++++ THE INPUT ++++
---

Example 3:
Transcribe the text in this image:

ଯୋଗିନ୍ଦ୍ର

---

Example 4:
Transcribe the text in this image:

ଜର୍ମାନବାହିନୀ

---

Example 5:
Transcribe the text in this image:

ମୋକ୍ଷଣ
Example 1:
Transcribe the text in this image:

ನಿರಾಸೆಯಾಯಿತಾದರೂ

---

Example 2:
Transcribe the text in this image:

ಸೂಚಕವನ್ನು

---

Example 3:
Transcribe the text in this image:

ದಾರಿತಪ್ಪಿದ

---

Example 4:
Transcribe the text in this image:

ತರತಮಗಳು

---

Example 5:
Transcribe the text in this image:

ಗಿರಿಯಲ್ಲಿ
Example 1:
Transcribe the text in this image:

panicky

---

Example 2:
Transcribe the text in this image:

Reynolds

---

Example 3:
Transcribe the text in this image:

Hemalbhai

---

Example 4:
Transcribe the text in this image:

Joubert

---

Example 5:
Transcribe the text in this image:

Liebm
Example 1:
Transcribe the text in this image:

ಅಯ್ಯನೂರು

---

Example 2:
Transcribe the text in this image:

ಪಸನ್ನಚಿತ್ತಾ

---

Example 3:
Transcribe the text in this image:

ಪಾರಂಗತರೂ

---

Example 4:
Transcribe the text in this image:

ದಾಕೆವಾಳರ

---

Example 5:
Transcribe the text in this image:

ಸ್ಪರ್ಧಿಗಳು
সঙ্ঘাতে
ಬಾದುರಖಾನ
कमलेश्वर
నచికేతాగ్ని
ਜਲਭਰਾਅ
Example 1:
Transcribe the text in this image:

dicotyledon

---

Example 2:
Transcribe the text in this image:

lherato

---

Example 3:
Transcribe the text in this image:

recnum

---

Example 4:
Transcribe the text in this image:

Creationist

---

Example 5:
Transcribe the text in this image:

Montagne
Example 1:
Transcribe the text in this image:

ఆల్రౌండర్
++++
_INSTRUCTIONS FOR THE TASK:_ Every entry should be reproduced exactly, with no part omitted.

_YOUR RESPONSE:_
---

Example 3:
Transcribe the text in this image:

ଯୋଗିନ୍ଦ୍ର

---

Example 4:
Transcribe the text in this image:

ଜର୍ମାନବାହିନୀ

---

Example 5:
Transcribe the text in this image:

ମୋକ୍ଷଣ
Example 1:
Transcribe the text in this image:

ನಿರಾಸೆಯಾಯಿತಾದರೂ

---

Example 2:
Transcribe the text in this image:

ಸೂಚಕವನ್ನು

---

Example 3:
Transcribe the text in this image:

ದಾರಿತಪ್ಪಿದ

---

Example 4:
Transcribe the text in this image:

ತರತಮಗಳು

---

Example 5:
Transcribe the text in this image:

ಗಿರಿಯಲ್ಲಿ
Example 1:
Transcribe the text in this image:

panicky

---

Example 2:
Transcribe the text in this image:

Reynolds

---

Example 3:
Transcribe the text in this image:

Hemalbhai

---

Example 4:
Transcribe the text in this image:

Joubert

---

Example 5:
Transcribe the text in this image:

Liebm
Example 1:
Transcribe the text in this image:

ಅಯ್ಯನೂರು

---

Example 2:
Transcribe the text in this image:

ಪಸನ್ನಚಿತ್ತಾ

---

Example 3:
Transcribe the text in this image:

ಪಾರಂಗತರೂ

---

Example 4:
Transcribe the text in this image:

ದಾಕೆವಾಳರ

---

Example 5:
Transcribe the text in this image:

ಸ್ಪರ್ಧಿಗಳು
সঙ্ঘাতে
ಬಾದುರಖಾನ
कमलेश्वर
నచికేతాగ్ని
ਜਲਭਰਾਅ
Example 1:
Transcribe the text in this image:

dicotyledon

---

Example 2:
Transcribe the text in this image:

lherato

---

Example 3:
Transcribe the text in this image:

recnum

---

Example 4:
Transcribe the text in this image:

Creationist

---

Example 5:
Transcribe the text in this image:

Montagne
Example 1:
Transcribe the text in this image:

ఆల్రౌండర్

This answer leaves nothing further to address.